今、たまたま「暗い散策」という言葉を使いましたが、ショスタコーヴィチにとって、弦楽四重奏曲は、まさに魂の「暗い散策」だったのだと私は思います。自分の心情を公に吐露すれば、たちまち「退廃芸術」とのレッテルを貼られ、粛清されてしまいますから、交響曲や協奏曲等の「表向き」の顔では、偽りとまでは言いませんが、表情を「作る」必要があったのでしょう。そのような屈折した表現を強いられ、疲弊したショスタコーヴィチは、今度は「難解さ」を隠れ蓑にして、自分の正直な心情を弦楽四重奏曲に吐露したのではないでしょうか。

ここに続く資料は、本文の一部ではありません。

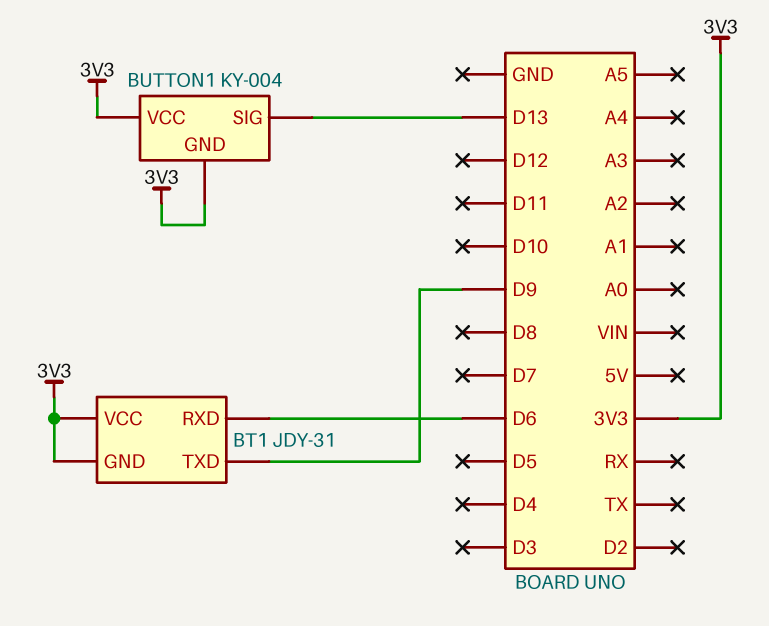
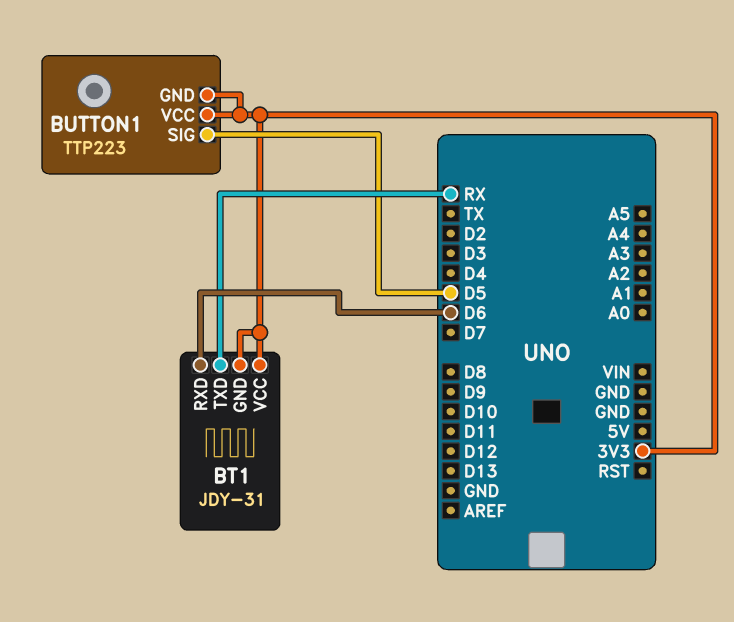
BT1 pin TXD: D9 -> RX
BUTTON1: KY-004 -> TTP223
BUTTON1 pin SIG: D13 -> D5

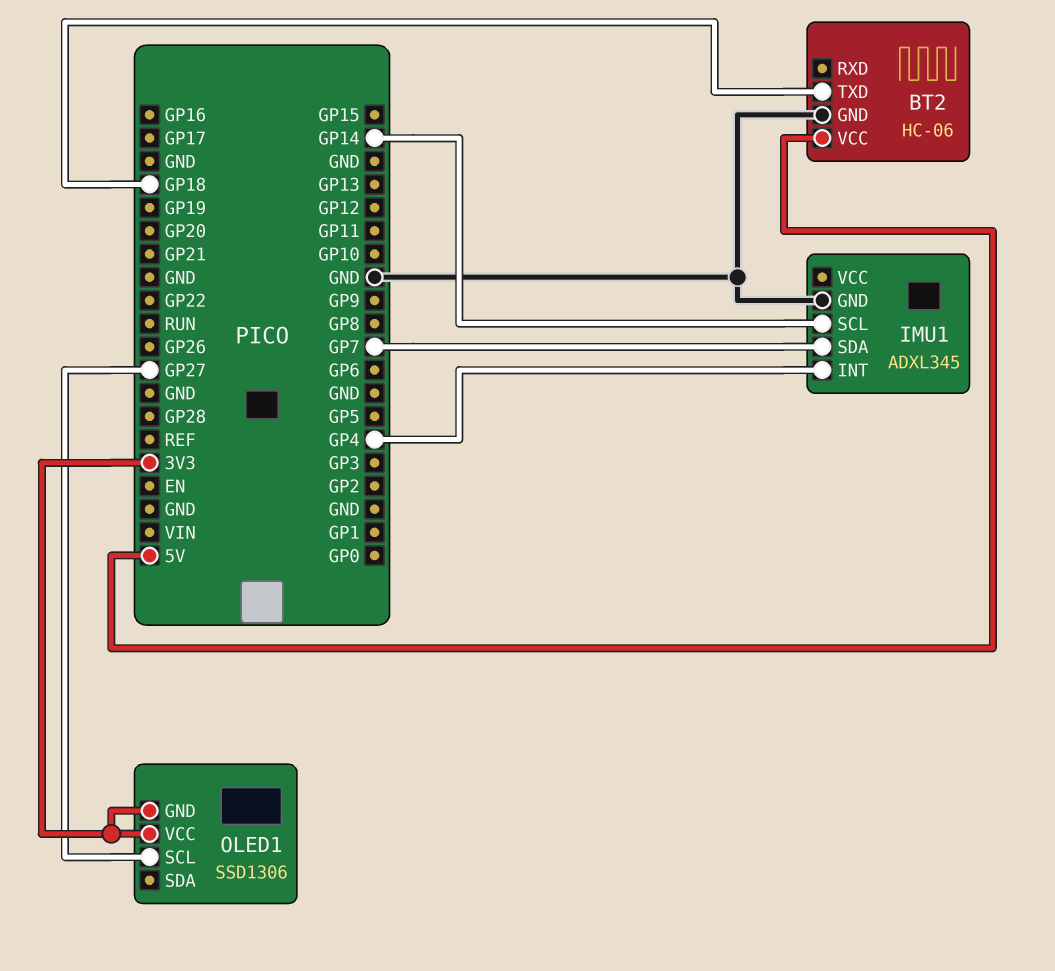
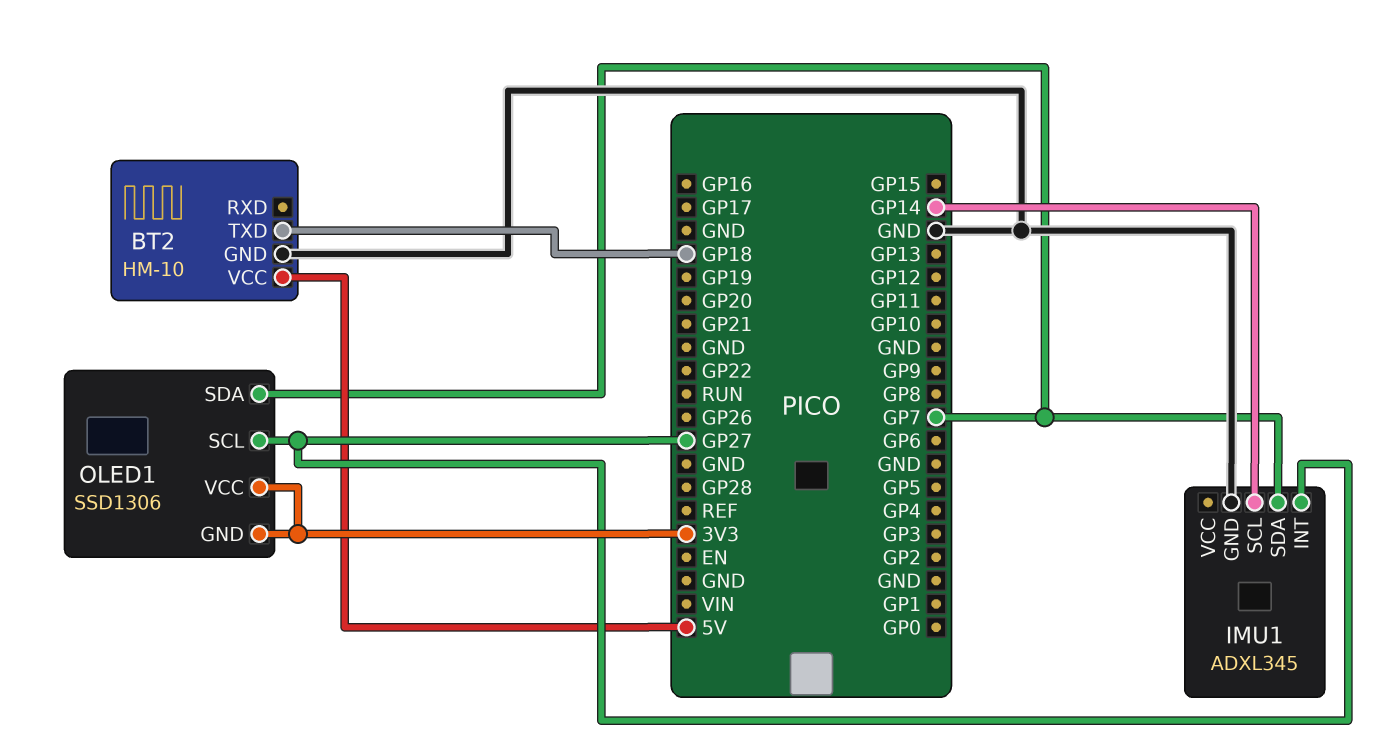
BT2: HC-06 -> HM-10
IMU1 pin INT: GP4 -> GP27
OLED1 pin SDA: none -> GP7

それ故に、ショスタコーヴィチ弦楽四重奏曲は、必然的に暗さを帯びたのですね。

 

続いて第6番に進みます。印象的な旋律がうねる第1楽章。少々ロシアリアリズム的ですが、やはりふざけたところはありません。第2楽章。ロシアリアリズムは、この曲を通底しているようですね。それでもリリカルなのはショスタコーヴィチが腕を振るったからでしょうか? ヴァイオリンのしっとりとした歌。第3楽章。民謡風の、リアリスティックな旋律と、それに纏い付く周辺的な旋律。曲は途切れること無く第4楽章へ。旋律あり。まあソヴィエトで無調や十二音技法の音楽を書いたら粛清されますから、旋律はあって当然なのですが。それでも曲全体が田舎臭くならないのは、ショスタコーヴィチの才能と言ってもいいのでしょう。

 

第8番は、機会があればどこかで触れたいと思います。残念ながら時間切れです。